Prior to the 17th century, the English had two main meals - breakfast and dinner. It was Anna, 7th Duchess of Bedford, who first invited her friends to join her for an additional afternoon meal of bread and butter sandwiches, small cakes and, of course, tea. Later, made popular by Queen Victoria, afternoon tea developed into an indulgent cuisine of wafer-thin crust less sandwiches typically of cucumber, smoked salmon and cheddar cheese, fancy cakes and regional British savouries and pastries such as Welsh rarebit, Scottish scones and English crumpets.
Two distinct forms of tea services evolved: ‘low’ and ‘high’ tea. Low tea, enjoyed in the low or early part of the afternoon, was served in aristocratic homes and featured gourmet titbits with emphasis being on the presentation and conversation. The working class originated high tea. Not having the means of two main meals each day they combined afternoon tea with the evening meal, serving meats, breads and cakes with hot tea at the end of the day.
I was surprised to hear that high tea originated with the working class. I had always associated it with the wealthy, but it makes sense that they couldn't just insert an extra meal in their day. This was quite clearly high tea as I almost had to be rolled back to the office.

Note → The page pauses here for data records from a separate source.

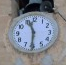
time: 11:30
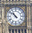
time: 10:51
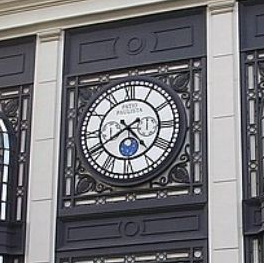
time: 4:40
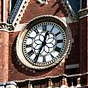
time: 12:34
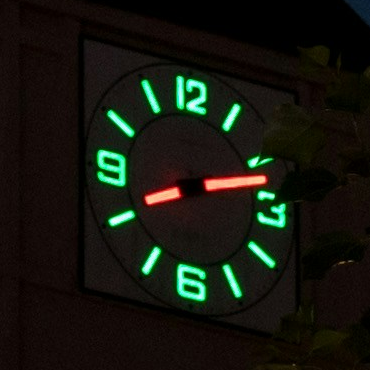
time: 8:12
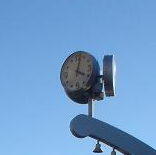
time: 4:02
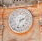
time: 2:33
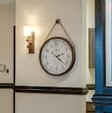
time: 2:21
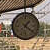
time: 1:21
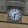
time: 6:10
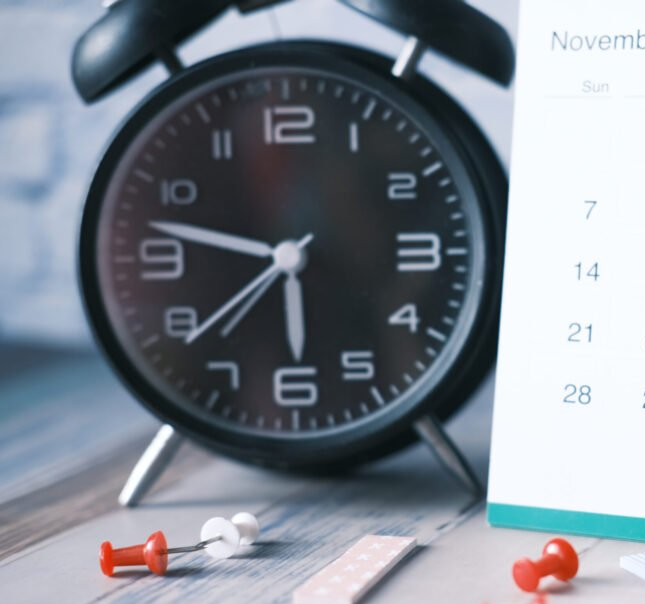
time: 5:47
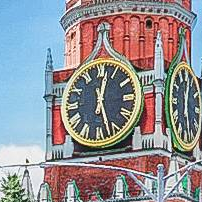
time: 12:27
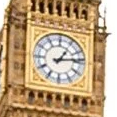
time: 1:13
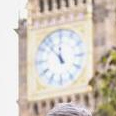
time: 11:53
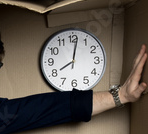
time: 8:01
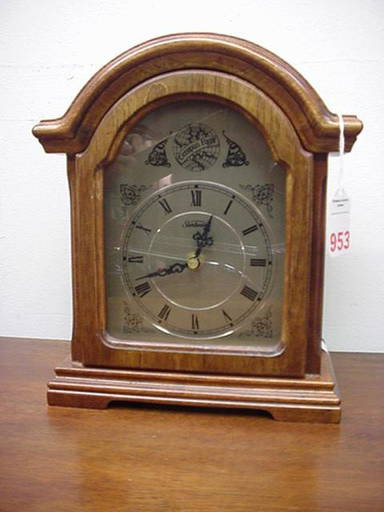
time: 12:41
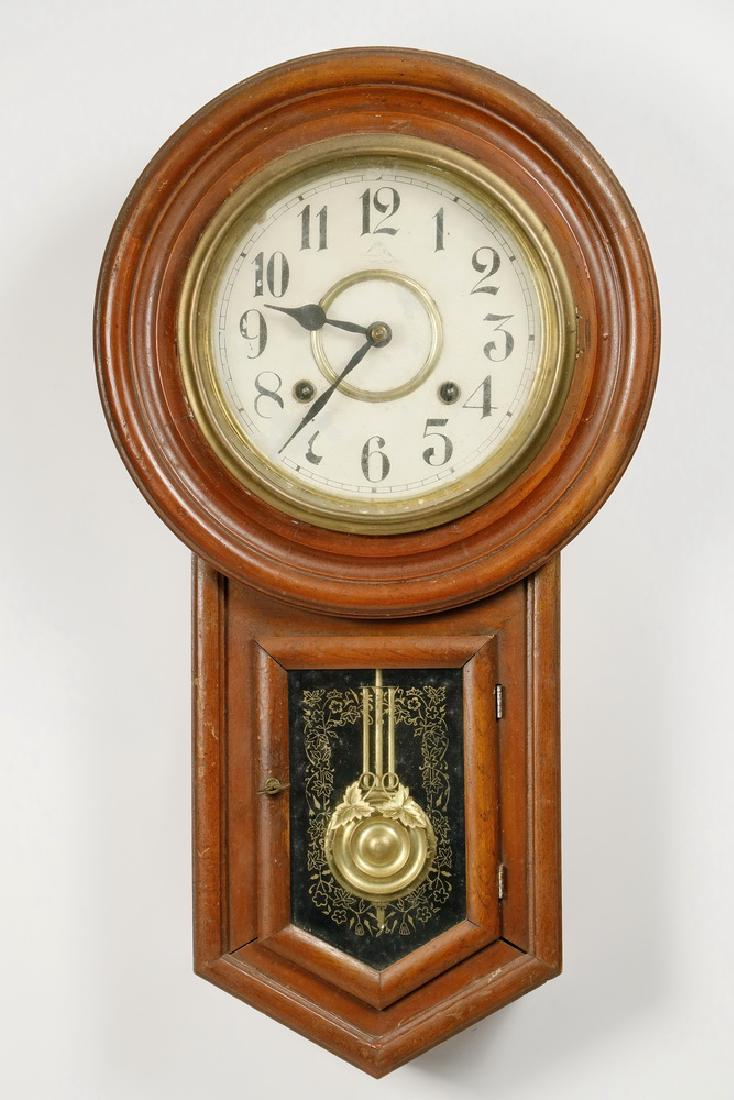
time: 9:36
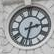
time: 2:32
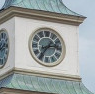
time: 2:36
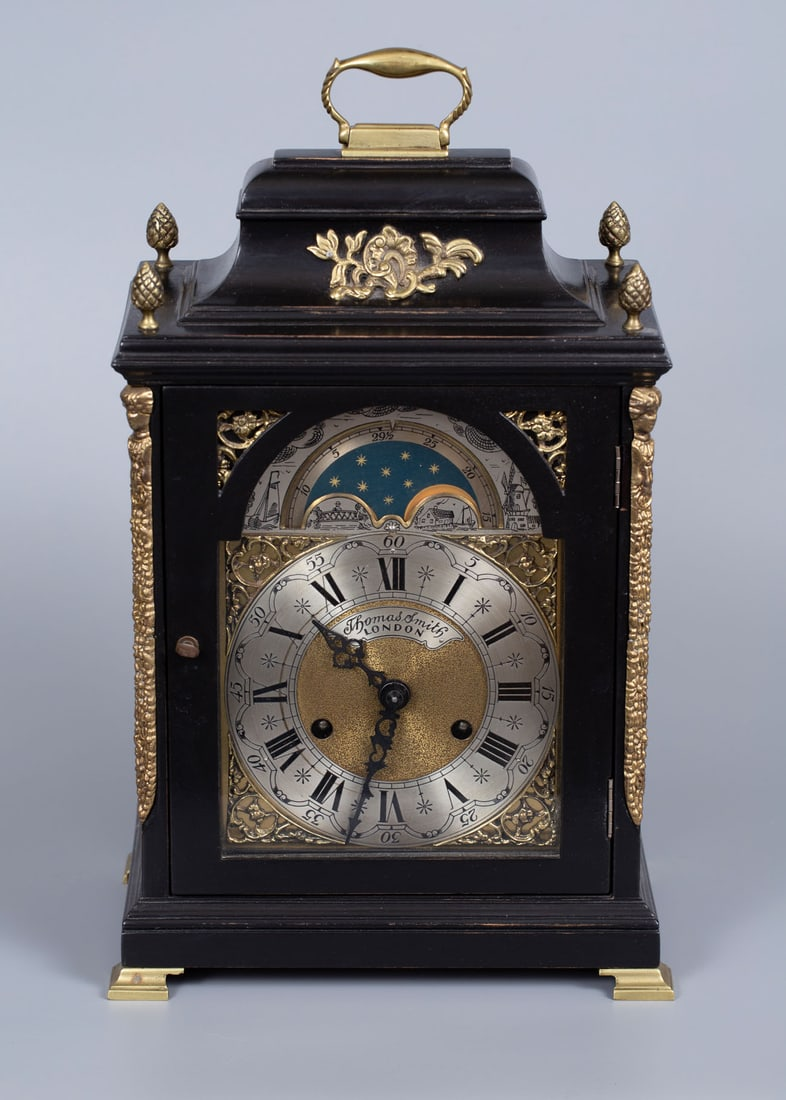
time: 10:32
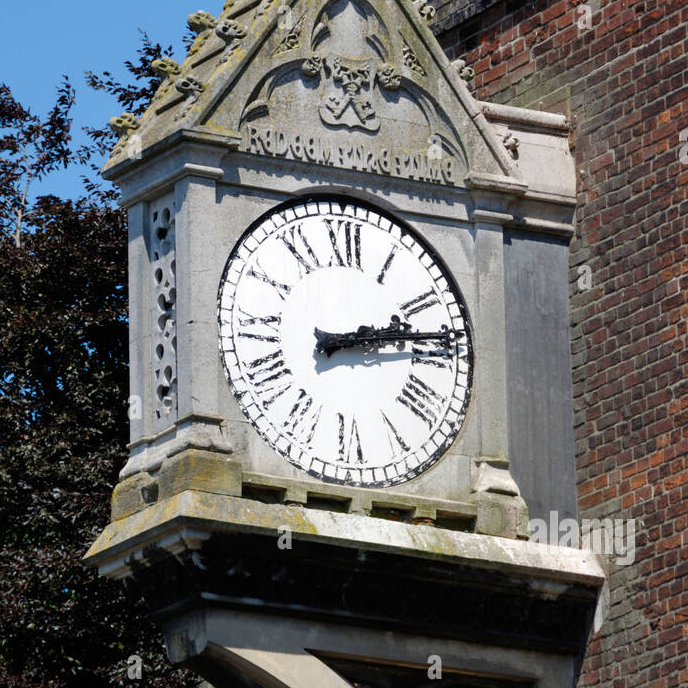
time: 2:12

The other picture above was taken at the Royal Sydney Yacht Squadron's restaurant just before our last race of the Spring Series. Eric is about to eat a bacon and egg roll, one of his favourite discoveries in Australia. He has one every Friday at work and has been telling me about it for months, so we decided we'd both get one to fuel us for the final race. I had thought a bacon and egg roll would be some kind of wrap, but it's actually a large dinner roll or like a deli hamburger bun. The eggs are fried, which gets quite messy, and the bacon is more like a large slice of seasoned ham. The closest thing to what Americans think of as bacon is called crispy bacon here. You slather the whole mess with BBQ sauce, which I think it delightful. I've been trying to figure out how to get BBQ sauce into breakfast for years...Of course, if this was an American invention, it would also involve cheese.